**Action item:**
Please reproduce every line of text in the rows below without any changes, and leave the pictures out of your answer.

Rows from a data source

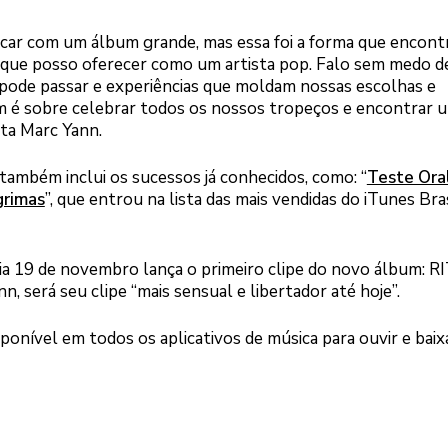
rriscar com um álbum grande, mas essa foi a forma que encont
 que posso oferecer como um artista pop. Falo sem medo d
 pode passar e experiências que moldam nossas escolhas e
m é sobre celebrar todos os nossos tropeços e encontrar 
ta Marc Yann.
também inclui os sucessos já conhecidos, como: “
Teste Ora
rimas
”, que entrou na lista das mais vendidas do iTunes Bra
dia 19 de novembro lança o primeiro clipe do novo álbum: R
n, será seu clipe “mais sensual e libertador até hoje”.
sponível em todos os aplicativos de música para ouvir e baix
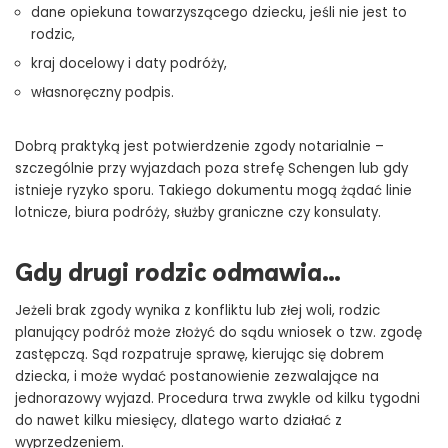
dane opiekuna towarzyszącego dziecku, jeśli nie jest to
rodzic,
kraj docelowy i daty podróży,
własnoręczny podpis.
Dobrą praktyką jest potwierdzenie zgody notarialnie –
szczególnie przy wyjazdach poza strefę Schengen lub gdy
istnieje ryzyko sporu. Takiego dokumentu mogą żądać linie
lotnicze, biura podróży, służby graniczne czy konsulaty.
Gdy drugi rodzic odmawia…
Jeżeli brak zgody wynika z konfliktu lub złej woli, rodzic
planujący podróż może złożyć do sądu wniosek o tzw. zgodę
zastępczą. Sąd rozpatruje sprawę, kierując się dobrem
dziecka, i może wydać postanowienie zezwalające na
jednorazowy wyjazd. Procedura trwa zwykle od kilku tygodni
do nawet kilku miesięcy, dlatego warto działać z
wyprzedzeniem.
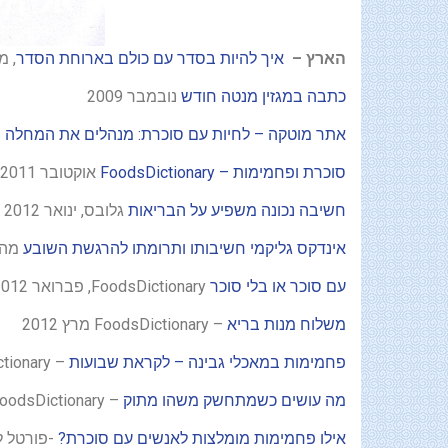
הארץ –
איך להיות בסדר עם כולם בארוחת הסדר
, מגז
כתבה במגזין מנטה חודש
נובמבר 2009
אתר מוטקה – לחיות עם סוכרת: מנהלים את המחלה
פ
סוכרת ופחמימות – FoodsDictionary
אוקטובר 2011
חשיבה נכונה משפיע על הבריאות
גלובס, ינואר 2012
אינדקס גליקמי חשיבותו ותרומתו להרגשת השובע
מה ח
עם סוכר או בלי סוכר
FoodsDictionary, פברואר 2012
משלוח מנות בריא
– FoodsDictionary מרץ 2012
פחמימות במאכלי גבינה – לקראת שבועות
– FoodsDictionary מאי 2012
מה עושים כשמתחשק משהו מתוק
– FoodsDictionary יוני 2012
אילו פחמימות מומלצות לאנשים עם סוכרת?
-פורטל לבריאות K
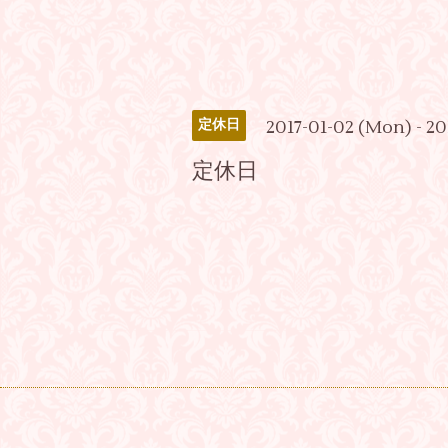
2017-01-02 (Mon) - 2
定休日
定休日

**Solution:**
rriscar com um álbum grande, mas essa foi a forma que encont
 que posso oferecer como um artista pop. Falo sem medo d
 pode passar e experiências que moldam nossas escolhas e
m é sobre celebrar todos os nossos tropeços e encontrar 
ta Marc Yann.
também inclui os sucessos já conhecidos, como: “
Teste Ora
rimas
”, que entrou na lista das mais vendidas do iTunes Bra
dia 19 de novembro lança o primeiro clipe do novo álbum: R
n, será seu clipe “mais sensual e libertador até hoje”.
sponível em todos os aplicativos de música para ouvir e baix
dane opiekuna towarzyszącego dziecku, jeśli nie jest to
rodzic,
kraj docelowy i daty podróży,
własnoręczny podpis.
Dobrą praktyką jest potwierdzenie zgody notarialnie –
szczególnie przy wyjazdach poza strefę Schengen lub gdy
istnieje ryzyko sporu. Takiego dokumentu mogą żądać linie
lotnicze, biura podróży, służby graniczne czy konsulaty.
Gdy drugi rodzic odmawia…
Jeżeli brak zgody wynika z konfliktu lub złej woli, rodzic
planujący podróż może złożyć do sądu wniosek o tzw. zgodę
zastępczą. Sąd rozpatruje sprawę, kierując się dobrem
dziecka, i może wydać postanowienie zezwalające na
jednorazowy wyjazd. Procedura trwa zwykle od kilku tygodni
do nawet kilku miesięcy, dlatego warto działać z
wyprzedzeniem.
הארץ –
איך להיות בסדר עם כולם בארוחת הסדר
, מגז
כתבה במגזין מנטה חודש
נובמבר 2009
אתר מוטקה – לחיות עם סוכרת: מנהלים את המחלה
פ
סוכרת ופחמימות – FoodsDictionary
אוקטובר 2011
חשיבה נכונה משפיע על הבריאות
גלובס, ינואר 2012
אינדקס גליקמי חשיבותו ותרומתו להרגשת השובע
מה ח
עם סוכר או בלי סוכר
FoodsDictionary, פברואר 2012
משלוח מנות בריא
– FoodsDictionary מרץ 2012
פחמימות במאכלי גבינה – לקראת שבועות
– FoodsDictionary מאי 2012
מה עושים כשמתחשק משהו מתוק
– FoodsDictionary יוני 2012
אילו פחמימות מומלצות לאנשים עם סוכרת?
-פורטל לבריאות K
2017-01-02 (Mon) - 2
定休日
定休日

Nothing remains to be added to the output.